On 28 December 1991, Kuwait recognised the Russian Federation as the successor state to the Soviet Union. Russia has an embassy in Kuwait City, and Kuwait has an embassy in Moscow. The current Ambassador of Russia to Kuwait is Mr Alexey Solomatin. The current Ambassador of Kuwait to Russia is Abdulaziz A. Aladwani who presented his credentials to Vladimir Putin on 16 January 2014.

===Political ties===
In 1991 the Kuwait Foreign Trading Contracting & Investment Co. extended Vnesheconombank a loan of US$1 billion on a seven-year term. On 30 May 2006, the Russian and Kuwaiti governments agreed to settle the US$1.6 billion debt of the former Soviet Union, with the repayments to take the form of US$1 billion in cash, and US$600 million in goods.

===Military ties===
On 29 November 1993, Kuwait became the first Persian Gulf Arab state to sign a military agreement with Russia, which followed joint naval exercises at the end of 1992. In May 1994, Pavel Grachev, the Russian Minister of Defence announced that Kuwait had signed an agreement for the delivery of a number of BMP-3 infantry fighting vehicles and S-300V surface-to-air missiles.

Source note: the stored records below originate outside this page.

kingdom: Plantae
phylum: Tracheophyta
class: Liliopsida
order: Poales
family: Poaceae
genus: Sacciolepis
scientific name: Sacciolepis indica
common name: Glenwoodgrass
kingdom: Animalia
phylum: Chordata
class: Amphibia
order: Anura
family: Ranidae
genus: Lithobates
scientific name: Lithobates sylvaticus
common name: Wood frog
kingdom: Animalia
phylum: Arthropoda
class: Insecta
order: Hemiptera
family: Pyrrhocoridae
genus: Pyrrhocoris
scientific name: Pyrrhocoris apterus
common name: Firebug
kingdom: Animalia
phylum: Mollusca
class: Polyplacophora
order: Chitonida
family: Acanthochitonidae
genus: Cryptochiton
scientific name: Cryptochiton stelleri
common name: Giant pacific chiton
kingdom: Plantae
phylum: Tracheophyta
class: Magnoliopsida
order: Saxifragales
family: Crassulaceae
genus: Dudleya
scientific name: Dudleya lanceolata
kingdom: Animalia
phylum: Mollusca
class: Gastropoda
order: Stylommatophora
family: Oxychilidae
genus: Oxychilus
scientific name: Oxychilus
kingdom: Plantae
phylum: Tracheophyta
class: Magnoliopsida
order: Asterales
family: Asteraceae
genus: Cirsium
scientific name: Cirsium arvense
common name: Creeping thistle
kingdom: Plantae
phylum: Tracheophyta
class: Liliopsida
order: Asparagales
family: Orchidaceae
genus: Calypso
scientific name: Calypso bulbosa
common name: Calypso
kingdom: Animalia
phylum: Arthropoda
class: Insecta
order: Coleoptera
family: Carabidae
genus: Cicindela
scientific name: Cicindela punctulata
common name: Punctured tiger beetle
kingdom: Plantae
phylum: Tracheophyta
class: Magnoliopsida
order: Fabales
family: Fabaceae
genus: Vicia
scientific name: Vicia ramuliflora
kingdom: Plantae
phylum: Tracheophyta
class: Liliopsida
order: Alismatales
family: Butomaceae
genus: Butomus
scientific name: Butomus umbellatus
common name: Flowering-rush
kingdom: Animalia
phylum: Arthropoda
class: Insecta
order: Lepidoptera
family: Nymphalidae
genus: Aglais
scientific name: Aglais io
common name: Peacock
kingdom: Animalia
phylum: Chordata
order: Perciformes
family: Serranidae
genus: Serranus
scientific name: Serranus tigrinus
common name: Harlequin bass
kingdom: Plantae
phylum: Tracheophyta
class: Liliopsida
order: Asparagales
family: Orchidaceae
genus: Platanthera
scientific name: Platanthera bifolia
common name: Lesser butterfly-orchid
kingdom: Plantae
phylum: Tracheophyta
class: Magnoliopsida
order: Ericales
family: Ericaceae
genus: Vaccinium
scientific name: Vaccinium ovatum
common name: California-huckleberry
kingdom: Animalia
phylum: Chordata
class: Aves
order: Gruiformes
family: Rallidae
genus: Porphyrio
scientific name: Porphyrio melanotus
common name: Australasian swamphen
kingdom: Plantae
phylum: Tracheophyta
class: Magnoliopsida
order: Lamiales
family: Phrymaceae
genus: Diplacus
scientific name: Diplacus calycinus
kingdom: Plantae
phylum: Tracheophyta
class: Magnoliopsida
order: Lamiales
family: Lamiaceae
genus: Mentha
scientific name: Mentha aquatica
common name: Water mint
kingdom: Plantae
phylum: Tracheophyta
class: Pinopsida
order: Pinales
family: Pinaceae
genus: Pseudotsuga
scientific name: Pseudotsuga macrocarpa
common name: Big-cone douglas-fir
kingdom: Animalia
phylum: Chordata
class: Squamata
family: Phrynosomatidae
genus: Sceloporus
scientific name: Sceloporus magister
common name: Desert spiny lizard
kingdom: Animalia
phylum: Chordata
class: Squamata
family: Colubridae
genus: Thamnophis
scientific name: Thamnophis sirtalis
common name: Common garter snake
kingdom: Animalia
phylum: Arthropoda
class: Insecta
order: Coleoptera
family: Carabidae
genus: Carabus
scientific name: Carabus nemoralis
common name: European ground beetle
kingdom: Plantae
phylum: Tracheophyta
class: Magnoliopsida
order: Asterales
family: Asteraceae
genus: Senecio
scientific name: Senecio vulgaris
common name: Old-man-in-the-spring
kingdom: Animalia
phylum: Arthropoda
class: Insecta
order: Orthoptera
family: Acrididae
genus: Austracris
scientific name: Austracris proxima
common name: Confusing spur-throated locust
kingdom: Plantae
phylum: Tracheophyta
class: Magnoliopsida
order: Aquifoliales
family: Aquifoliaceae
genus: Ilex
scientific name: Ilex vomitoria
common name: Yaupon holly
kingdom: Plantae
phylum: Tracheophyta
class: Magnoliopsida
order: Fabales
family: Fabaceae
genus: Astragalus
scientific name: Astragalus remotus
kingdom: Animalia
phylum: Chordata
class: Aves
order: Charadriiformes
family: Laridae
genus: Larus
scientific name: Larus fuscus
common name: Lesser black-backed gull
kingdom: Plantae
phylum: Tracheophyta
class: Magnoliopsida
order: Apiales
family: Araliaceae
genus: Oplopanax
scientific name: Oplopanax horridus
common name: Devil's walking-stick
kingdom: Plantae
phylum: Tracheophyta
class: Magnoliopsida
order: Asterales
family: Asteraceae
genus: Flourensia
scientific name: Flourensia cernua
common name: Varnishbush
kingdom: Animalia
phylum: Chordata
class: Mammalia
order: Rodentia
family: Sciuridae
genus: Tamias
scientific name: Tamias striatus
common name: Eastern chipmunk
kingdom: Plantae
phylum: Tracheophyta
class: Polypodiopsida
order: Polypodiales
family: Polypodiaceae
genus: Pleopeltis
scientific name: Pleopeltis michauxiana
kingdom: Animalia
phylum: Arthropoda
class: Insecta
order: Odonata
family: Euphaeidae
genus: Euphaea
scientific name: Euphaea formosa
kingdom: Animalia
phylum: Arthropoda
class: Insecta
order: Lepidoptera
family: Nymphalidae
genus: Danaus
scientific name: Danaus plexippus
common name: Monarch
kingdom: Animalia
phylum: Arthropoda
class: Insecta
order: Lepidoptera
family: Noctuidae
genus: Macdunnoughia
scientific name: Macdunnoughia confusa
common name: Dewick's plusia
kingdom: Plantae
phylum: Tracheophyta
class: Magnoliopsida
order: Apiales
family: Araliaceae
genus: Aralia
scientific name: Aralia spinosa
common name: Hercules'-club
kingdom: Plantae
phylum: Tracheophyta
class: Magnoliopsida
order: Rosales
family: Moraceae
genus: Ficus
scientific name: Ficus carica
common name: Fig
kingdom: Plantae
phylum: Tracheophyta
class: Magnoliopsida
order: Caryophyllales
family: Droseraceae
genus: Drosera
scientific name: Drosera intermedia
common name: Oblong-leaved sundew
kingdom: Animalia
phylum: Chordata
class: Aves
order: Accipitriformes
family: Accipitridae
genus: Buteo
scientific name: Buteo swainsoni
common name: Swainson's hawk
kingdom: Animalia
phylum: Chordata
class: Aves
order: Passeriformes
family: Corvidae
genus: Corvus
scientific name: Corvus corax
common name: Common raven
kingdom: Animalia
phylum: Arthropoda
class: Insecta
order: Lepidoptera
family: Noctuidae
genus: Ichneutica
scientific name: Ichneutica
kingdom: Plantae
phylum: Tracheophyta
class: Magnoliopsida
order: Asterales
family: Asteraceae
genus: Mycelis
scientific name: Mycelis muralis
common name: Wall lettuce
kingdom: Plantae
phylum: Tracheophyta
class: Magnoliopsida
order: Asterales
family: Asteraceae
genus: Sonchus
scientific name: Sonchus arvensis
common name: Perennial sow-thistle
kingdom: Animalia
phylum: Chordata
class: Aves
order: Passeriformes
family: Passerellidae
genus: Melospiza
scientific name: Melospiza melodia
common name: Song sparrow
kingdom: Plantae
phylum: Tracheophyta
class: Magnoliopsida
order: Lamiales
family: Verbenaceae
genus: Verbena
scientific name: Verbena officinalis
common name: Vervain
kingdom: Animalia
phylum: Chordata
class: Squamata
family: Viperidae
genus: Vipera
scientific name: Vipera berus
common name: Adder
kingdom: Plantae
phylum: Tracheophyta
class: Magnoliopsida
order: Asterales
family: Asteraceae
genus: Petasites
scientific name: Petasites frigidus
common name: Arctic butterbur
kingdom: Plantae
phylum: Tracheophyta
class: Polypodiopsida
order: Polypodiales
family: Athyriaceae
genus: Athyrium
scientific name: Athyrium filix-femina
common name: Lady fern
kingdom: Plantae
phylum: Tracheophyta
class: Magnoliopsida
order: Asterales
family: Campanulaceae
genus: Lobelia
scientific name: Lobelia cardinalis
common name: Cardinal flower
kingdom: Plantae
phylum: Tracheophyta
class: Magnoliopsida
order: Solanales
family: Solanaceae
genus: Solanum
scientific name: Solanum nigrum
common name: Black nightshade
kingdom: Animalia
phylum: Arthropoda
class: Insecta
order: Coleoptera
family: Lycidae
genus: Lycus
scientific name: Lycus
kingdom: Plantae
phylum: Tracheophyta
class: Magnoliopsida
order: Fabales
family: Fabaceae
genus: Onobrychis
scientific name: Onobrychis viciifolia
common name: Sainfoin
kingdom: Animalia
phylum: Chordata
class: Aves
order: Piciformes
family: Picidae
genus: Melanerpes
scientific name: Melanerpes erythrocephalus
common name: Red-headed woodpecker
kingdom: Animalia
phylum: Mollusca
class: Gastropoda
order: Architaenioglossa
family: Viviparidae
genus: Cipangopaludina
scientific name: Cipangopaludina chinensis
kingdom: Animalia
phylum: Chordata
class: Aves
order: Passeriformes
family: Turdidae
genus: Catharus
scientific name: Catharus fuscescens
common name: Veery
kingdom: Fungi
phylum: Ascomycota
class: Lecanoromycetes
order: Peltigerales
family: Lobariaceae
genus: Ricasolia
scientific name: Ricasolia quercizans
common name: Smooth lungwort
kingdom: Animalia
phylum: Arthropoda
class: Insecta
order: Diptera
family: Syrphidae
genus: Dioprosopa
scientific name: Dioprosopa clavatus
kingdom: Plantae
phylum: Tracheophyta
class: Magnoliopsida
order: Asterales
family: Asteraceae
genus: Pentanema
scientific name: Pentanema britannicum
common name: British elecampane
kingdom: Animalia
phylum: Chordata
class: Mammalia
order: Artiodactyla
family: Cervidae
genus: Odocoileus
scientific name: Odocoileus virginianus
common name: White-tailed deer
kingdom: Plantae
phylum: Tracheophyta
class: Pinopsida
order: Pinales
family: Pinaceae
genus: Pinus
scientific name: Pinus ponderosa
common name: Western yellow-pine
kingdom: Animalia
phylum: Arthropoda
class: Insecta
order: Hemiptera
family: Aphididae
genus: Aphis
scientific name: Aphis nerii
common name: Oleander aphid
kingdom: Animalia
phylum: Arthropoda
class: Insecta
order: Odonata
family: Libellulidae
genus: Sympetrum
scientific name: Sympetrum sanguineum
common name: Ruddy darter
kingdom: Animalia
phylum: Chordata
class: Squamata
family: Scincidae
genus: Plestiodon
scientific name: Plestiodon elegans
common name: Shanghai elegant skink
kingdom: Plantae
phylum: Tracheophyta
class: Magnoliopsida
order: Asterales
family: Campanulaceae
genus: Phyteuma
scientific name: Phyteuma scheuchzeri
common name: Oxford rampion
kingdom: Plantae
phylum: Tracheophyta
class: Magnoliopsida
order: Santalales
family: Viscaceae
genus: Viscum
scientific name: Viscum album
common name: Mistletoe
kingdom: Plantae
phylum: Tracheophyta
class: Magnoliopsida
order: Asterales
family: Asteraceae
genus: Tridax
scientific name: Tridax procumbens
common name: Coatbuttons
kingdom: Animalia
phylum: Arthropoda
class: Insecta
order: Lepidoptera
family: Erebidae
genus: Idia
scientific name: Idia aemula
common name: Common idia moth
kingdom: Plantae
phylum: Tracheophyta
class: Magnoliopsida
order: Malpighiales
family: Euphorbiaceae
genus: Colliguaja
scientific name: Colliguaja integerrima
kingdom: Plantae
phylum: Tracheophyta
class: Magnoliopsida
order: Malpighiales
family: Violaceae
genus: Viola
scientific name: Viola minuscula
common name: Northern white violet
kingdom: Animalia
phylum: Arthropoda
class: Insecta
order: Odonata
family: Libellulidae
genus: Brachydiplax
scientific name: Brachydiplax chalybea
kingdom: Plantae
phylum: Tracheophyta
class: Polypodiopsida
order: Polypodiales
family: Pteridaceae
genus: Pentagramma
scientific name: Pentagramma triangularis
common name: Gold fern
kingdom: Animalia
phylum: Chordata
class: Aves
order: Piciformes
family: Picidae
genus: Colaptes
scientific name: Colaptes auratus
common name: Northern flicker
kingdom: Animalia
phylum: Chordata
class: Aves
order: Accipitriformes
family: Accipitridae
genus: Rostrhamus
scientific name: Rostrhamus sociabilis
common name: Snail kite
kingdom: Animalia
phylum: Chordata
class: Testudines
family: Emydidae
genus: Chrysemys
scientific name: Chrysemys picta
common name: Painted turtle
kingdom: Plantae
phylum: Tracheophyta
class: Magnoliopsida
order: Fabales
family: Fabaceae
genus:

Kuwait was the first Gulf Arab state to sign a military agreement with Russia. In recent years, Russia has established extensive military cooperation with Kuwait.

===Economic ties===
Speaking at the 2009 St. Petersburg International Economic Forum, Ahmed Rashid Al Harun, the Kuwaiti Minister of Trade and Industry, noted that relations between the two countries extended over 100 years, and called for the intensification of investment between both countries.

====Trade statistics====
In 1998 bilateral trade between Russia and Kuwait amounted to US$400,000, and by the period January—October 2005 this figure had increased to US$22.2 million.
==Resident diplomatic missions==
- Kuwait has an embassy in Moscow.
- Russia has an embassy in Kuwait City.